9. En quatrième lieu, si M. B… soutient que la décision attaquée méconnaît l’article 8 de la convention européenne de sauvegarde des droits de l’homme et des libertés fondamentales, il n’apporte aucun élément ou pièce précise sur la réalité et l’intensité de ses liens privés et familiaux en France. Ce moyen ne peut qu’être écarté.
En ce qui concerne la décision fixant le pays de destination :
10. En premier lieu, aucune disposition législative ou règlementaire, ni aucun principe n’impose qu’une procédure contradictoire soit organisée préalablement à l’édiction d’une décision fixant le pays de destination.
11. En deuxième lieu, la décision portant obligation de quitter le territoire français n’étant pas illégale, M. B… n’est pas fondé à exciper de l’illégalité de celle-ci pour demander l’annulation de la décision fixant le pays de destination.

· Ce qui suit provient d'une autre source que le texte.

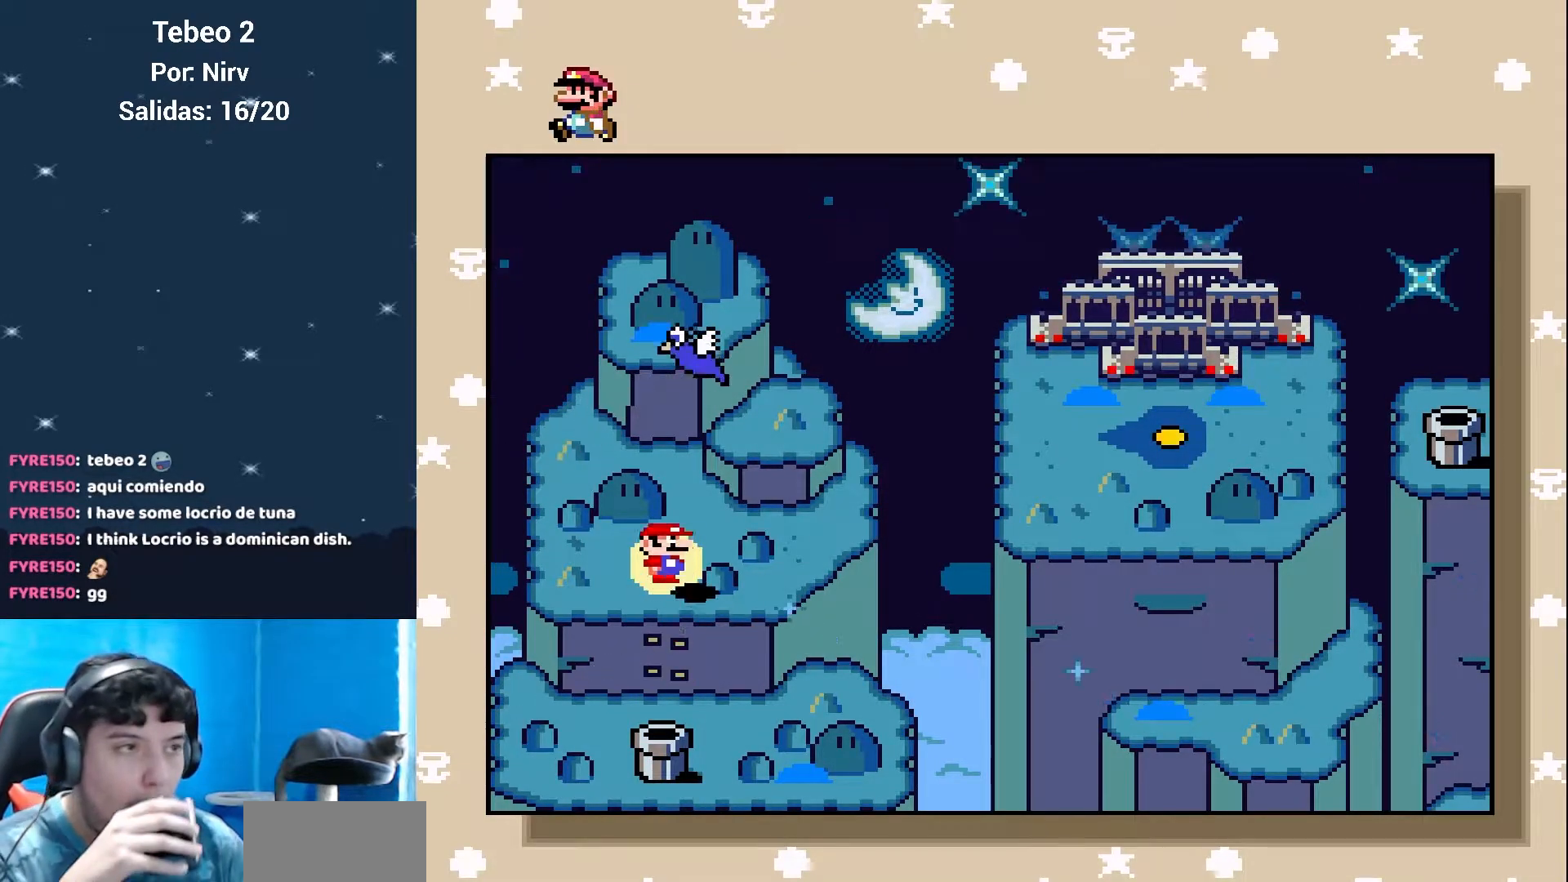
{"buttons": [], "events": []}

12. En troisième lieu, si M. B… soutient que la décision l’expose à un risque de subir des traitements inhumains et dégradants contraires à l’article 3 de la convention européenne de sauvegarde des droits de l’homme et des libertés fondamentales, il n’apporte aucun élément ou pièce précise sur l’existence et l’intensité d’un tel risque. Par suite, le moyen tiré de la méconnaissance de l’article 3 de la convention européenne de sauvegarde des droits de l’homme et des libertés fondamentales doit être écarté.
13. Il résulte de tout ce qui précède que les conclusions aux fins d’annulation des arrêtés du 27 mai 2025 du préfet de police de Paris doivent être rejetées ainsi que, par voie de conséquence, celles aux fins d’injonction sous astreinte et celles présentées au titre des articles 37 de la loi du 10 juillet 1991 et L. 761-1 du code de justice administrative.
D E C I D E:
Article 1er : M. B… est admis, à titre provisoire, au bénéfice de l’aide juridictionnelle.

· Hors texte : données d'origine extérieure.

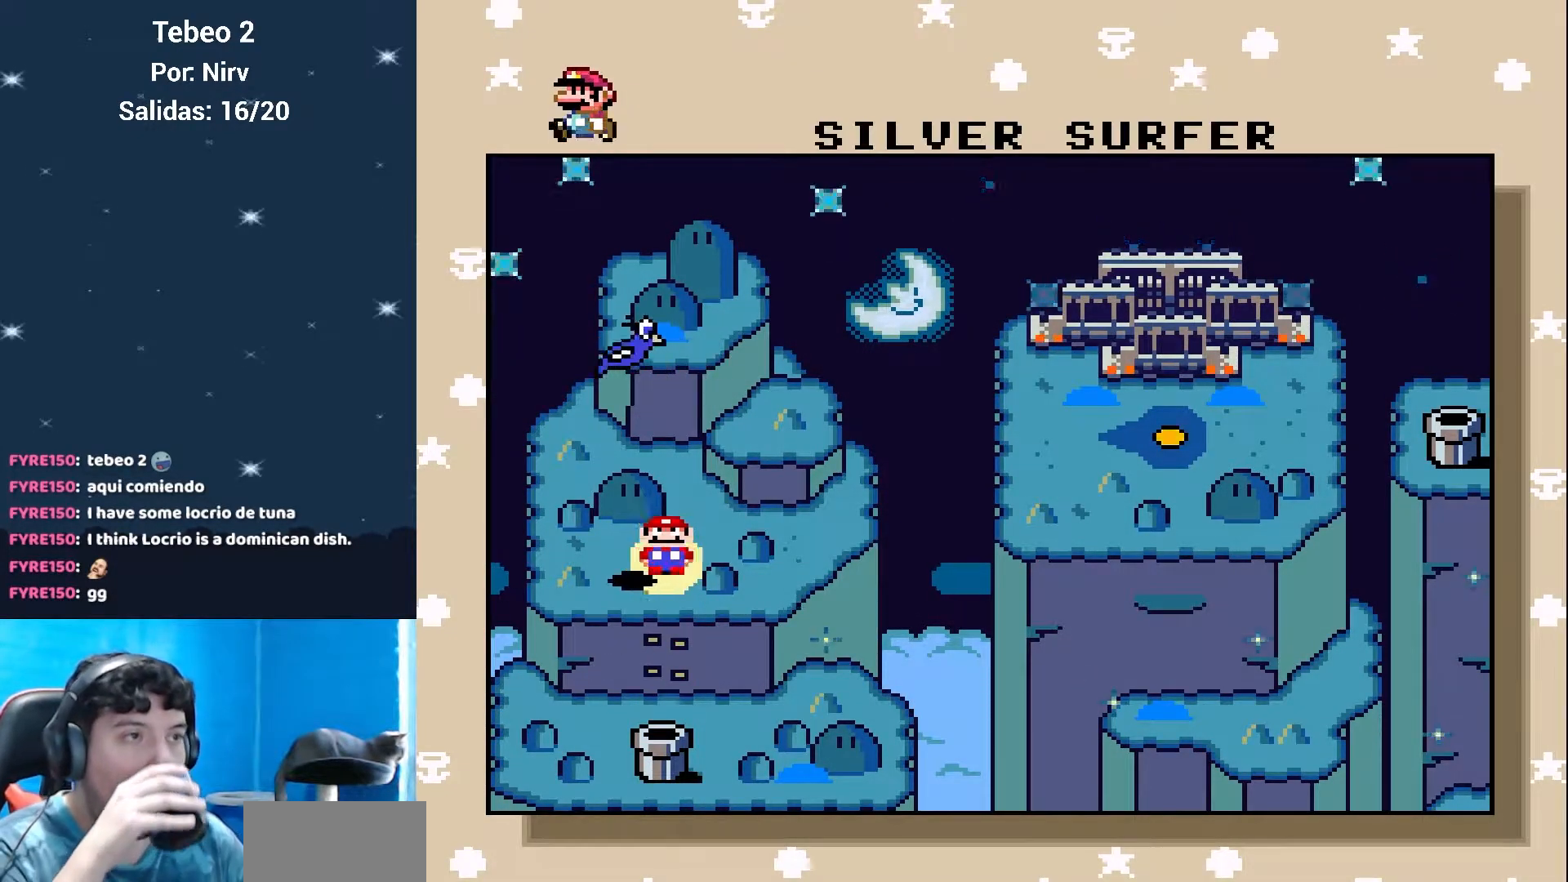
{"buttons": [], "events": []}
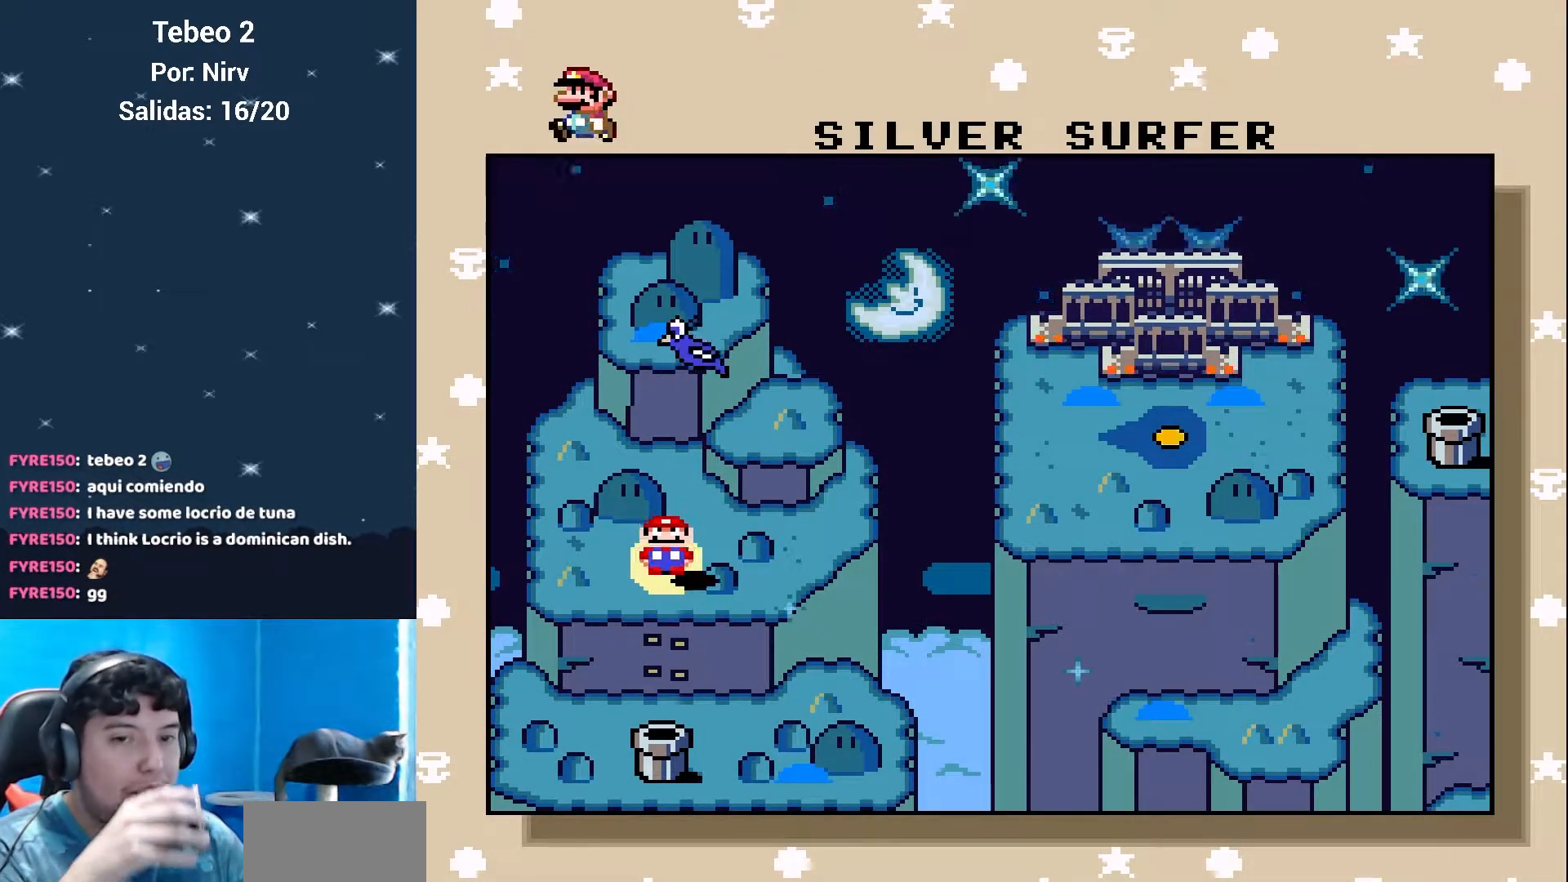
{"buttons": [], "events": []}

Article 2 : Le surplus des conclusions de la requête de M. B… est rejeté.
Article 3 : Le présent jugement sera notifié à M. A… B…, à Me Sarhane et au préfet de police de Paris.
Délibéré après l’audience du 14 octobre 2025, à laquelle siégeaient :
Mme Le Roux, présidente,
M. Mauget, premier conseiller,
M. Amadori, premier conseiller.
Rendu public par mise à disposition au greffe le 4 novembre 2025.
La présidente-rapporteure,
Signé
M.-O. LE ROUX
L’assesseur le plus ancien,
Signé
F. MAUGET
La greffière,
Signé
V. FLUET
La République mande et ordonne au préfet de police de Paris en ce qui le concerne ou à tous commissaires de justice à ce requis en ce qui concerne les voies de droit commun contre les parties privées, de pourvoir à l’exécution du présent jugement.